* [INFORMATION SHOWN]:
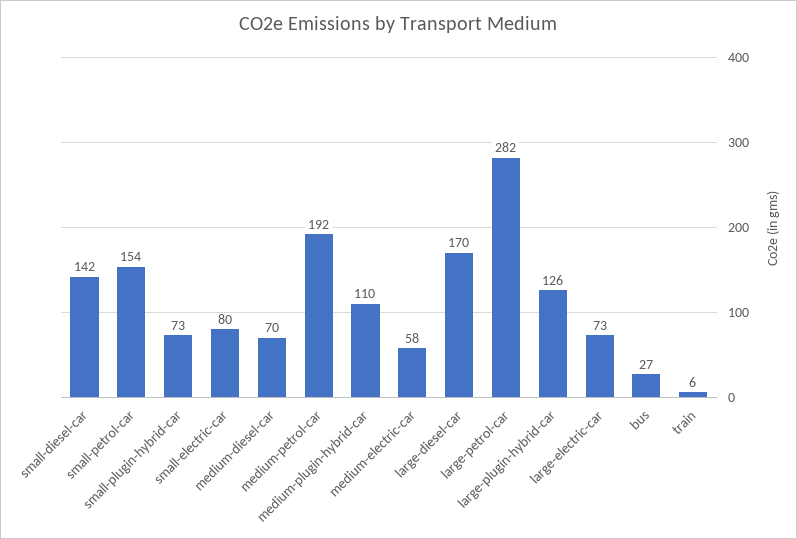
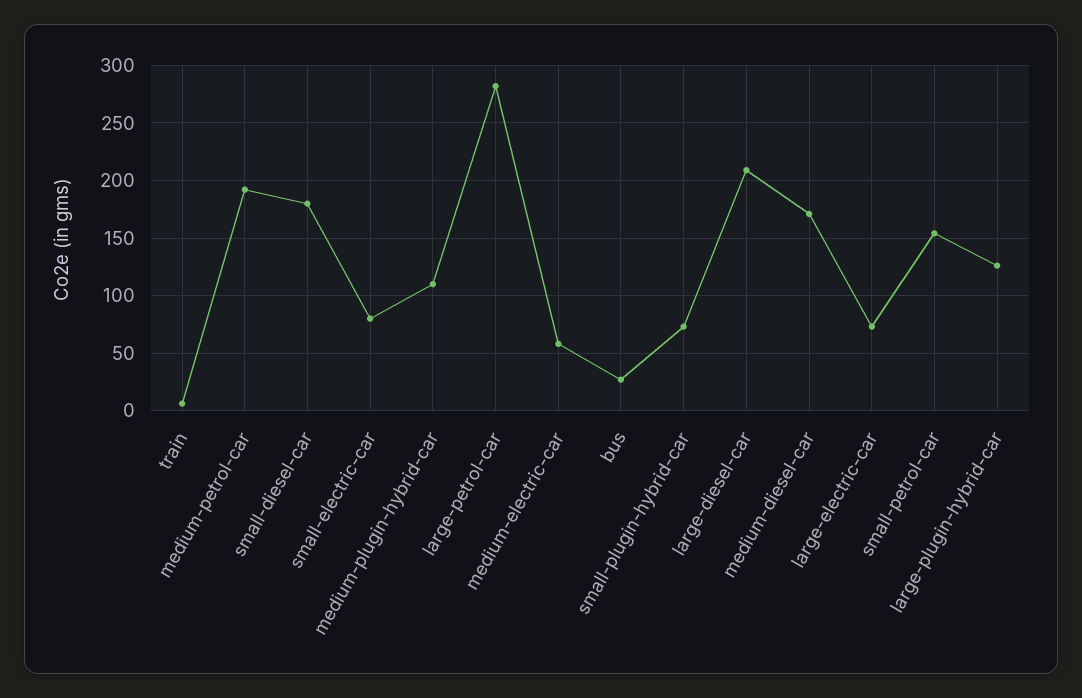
  {
-   "small-diesel-car": 142,
+   "small-diesel-car": 180,
    "small-petrol-car": 154,
    "small-plugin-hybrid-car": 73,
    "small-electric-car": 80,
-   "medium-diesel-car": 70,
+   "medium-diesel-car": 170,
    "medium-petrol-car": 192,
    "medium-plugin-hybrid-car": 110,
    "medium-electric-car": 58,
-   "large-diesel-car": 170,
+   "large-diesel-car": 210,
    "large-petrol-car": 282,
    "large-plugin-hybrid-car": 126,
    "large-electric-car": 73,
    "bus": 27,
    "train": 6
  }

* [AIM OF THE EXERCISE]: In the listing above, how many lines include the string "plugin"? Reply with the number alone.

* [SOLUTION]: 3